** Opening Data records block **
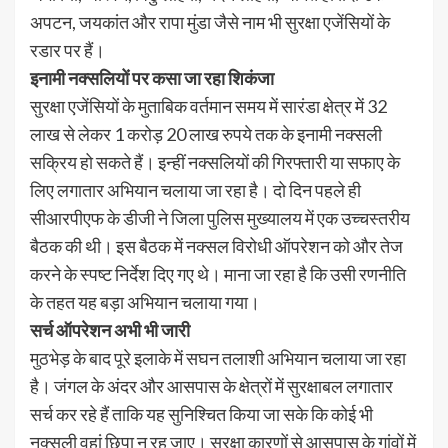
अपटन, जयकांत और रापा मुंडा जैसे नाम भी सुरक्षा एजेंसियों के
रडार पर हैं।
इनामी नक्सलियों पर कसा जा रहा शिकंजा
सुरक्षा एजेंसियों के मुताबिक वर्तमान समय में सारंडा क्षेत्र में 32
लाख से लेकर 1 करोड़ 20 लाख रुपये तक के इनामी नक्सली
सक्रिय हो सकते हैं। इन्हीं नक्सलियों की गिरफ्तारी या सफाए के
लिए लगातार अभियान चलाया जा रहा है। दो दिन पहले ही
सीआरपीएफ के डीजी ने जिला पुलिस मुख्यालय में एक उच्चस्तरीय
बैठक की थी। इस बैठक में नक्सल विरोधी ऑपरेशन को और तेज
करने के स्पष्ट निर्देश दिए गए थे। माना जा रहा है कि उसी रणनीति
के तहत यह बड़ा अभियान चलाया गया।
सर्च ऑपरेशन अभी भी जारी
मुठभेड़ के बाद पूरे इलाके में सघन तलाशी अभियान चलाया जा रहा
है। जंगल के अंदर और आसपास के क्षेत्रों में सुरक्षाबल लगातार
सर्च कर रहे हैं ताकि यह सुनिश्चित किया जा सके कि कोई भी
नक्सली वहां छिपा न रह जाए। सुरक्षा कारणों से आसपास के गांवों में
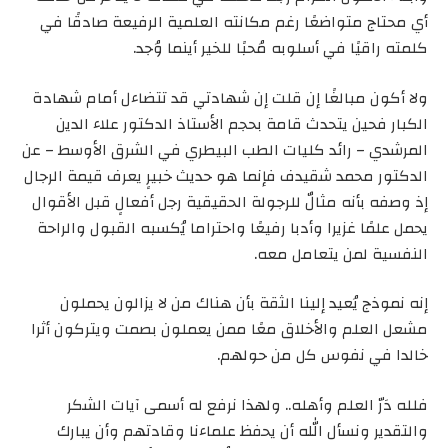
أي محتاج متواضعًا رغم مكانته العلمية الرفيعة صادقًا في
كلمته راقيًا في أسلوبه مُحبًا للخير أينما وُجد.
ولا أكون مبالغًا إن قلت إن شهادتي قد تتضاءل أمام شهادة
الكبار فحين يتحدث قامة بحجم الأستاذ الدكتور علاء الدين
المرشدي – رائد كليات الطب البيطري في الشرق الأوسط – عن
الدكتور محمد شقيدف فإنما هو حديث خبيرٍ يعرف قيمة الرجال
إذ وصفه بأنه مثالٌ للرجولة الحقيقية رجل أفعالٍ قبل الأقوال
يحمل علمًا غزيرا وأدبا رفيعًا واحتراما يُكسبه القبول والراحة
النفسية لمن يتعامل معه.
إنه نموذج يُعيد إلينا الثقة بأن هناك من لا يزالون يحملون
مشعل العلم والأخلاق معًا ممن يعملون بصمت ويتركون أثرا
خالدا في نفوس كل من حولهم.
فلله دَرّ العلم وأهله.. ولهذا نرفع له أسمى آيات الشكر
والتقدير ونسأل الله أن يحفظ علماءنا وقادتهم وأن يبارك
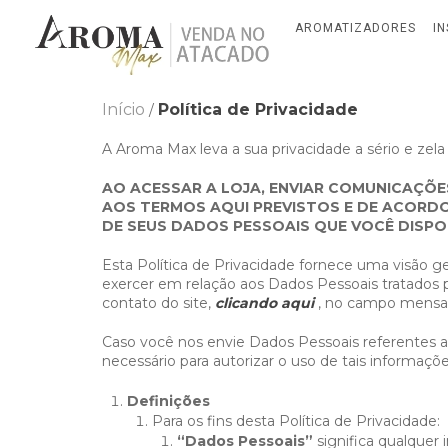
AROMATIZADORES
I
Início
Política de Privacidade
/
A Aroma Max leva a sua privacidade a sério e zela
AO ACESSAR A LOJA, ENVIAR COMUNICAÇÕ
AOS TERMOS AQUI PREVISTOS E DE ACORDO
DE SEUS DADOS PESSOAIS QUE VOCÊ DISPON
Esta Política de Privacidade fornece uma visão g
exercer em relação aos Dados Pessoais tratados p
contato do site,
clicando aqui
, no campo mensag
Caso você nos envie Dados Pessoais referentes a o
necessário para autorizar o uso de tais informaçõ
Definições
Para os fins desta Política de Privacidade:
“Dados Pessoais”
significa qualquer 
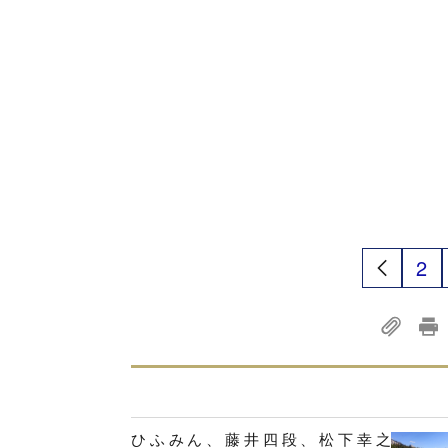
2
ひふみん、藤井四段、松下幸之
** Closing Data records block **
= Problem requirements =
Show every line from the entries that includes the word "Política".

= The completed task =
Política de Privacidade
Esta Política de Privacidade fornece uma visão g
Para os fins desta Política de Privacidade:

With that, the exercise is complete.